Every year or so I get that itch. You know the one I’m talking about. The one where you want to get in your car and just keep driving until the road runs out. Or head to the airport to catch the next plane, no matter where it’s going. The travel bug. I was bitten as a child during my family’s love for summer road trips, and have never quite recovered. I’m in the middle of planning my next trip (Utah national parks!), and I started looking through the pictures of my last one and thought I’d share some.
My last trip out of the USA was a ten-day drive around Iceland. I didn’t quite know what to expect. Glaciers, yes. Waterfalls. And fingers-crossed, an aurora borealis. (That event was crossed off my bucket list my first night in Iceland, with a spectacular display.) But the atmosphere, the culture of the country, that was all a mystery.
I can’t overemphasize how much Iceland exceeded my expectations. Yes, the people were friendly and ninety-five percent of them spoke English. And, yes, the sights were spectacular. But what struck me most was something I can hardly describe. The feeling that Iceland evokes in you is amazing. It feels magical, like anything could happen. I understood why Tolkien used it as his inspiration for Middle Earth. Why Jules Verne wrote Journey to the Center of the Earth using one of Iceland’s volcanoes as the entrance. Myth hangs heavy in Iceland, and it is easy to believe what you can’t see.

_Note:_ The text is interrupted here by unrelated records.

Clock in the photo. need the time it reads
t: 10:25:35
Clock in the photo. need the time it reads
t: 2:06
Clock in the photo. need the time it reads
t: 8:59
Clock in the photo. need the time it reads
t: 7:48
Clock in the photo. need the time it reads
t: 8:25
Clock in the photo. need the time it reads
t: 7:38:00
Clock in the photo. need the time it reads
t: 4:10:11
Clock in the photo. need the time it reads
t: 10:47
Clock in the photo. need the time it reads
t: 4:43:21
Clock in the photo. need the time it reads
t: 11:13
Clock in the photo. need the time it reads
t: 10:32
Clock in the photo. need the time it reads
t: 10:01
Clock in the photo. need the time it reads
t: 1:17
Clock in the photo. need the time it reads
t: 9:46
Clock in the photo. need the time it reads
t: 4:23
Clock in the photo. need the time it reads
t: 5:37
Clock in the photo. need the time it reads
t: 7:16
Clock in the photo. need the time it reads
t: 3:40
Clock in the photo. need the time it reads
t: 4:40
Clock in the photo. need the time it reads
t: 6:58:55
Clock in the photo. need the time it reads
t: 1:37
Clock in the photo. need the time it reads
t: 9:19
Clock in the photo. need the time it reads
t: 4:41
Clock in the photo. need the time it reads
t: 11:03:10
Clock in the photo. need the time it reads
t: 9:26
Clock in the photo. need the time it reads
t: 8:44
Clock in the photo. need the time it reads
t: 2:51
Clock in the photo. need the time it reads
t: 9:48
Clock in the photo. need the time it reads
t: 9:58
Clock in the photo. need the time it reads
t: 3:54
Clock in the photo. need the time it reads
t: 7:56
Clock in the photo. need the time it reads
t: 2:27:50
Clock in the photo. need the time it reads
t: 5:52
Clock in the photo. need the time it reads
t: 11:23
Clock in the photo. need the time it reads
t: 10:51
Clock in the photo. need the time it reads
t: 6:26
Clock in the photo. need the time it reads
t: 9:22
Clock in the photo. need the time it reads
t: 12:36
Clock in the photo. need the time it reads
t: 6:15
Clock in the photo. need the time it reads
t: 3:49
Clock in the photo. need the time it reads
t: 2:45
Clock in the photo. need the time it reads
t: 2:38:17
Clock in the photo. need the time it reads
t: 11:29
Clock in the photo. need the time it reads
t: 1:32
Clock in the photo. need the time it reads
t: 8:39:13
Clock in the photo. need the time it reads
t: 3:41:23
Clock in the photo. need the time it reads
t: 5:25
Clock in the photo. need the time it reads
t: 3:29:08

I was there in early October, when the sun travelled a low arc across the sky. The dim autumn light probably contributed to the mystical feeling. But I know I’m not alone with my wonder. Iceland’s literary history is riddled with sagas and myth. Why did their writings tend to the fantastic? Where they lived had to have had an influence. And over half of Icelanders still believe in elves. Something about the country just draws you out of the ordinary.
It’s easy to get inspired in Iceland. After reading about a female Viking pirate who is rumored to have given birth to the first European on North American soil, I started thinking there was a romance novel in there. (Not on the same literary scale as Jules Verne, I know. But, hey, I’m a romance writer, and that’s where my mind goes.) I haven’t written it, and might never get around to it, but if I ever do pursue that project, I know just where to go to do more research.
(The picture of the aurora borealis was taken by Kirsten Weiss. The rest were mine.)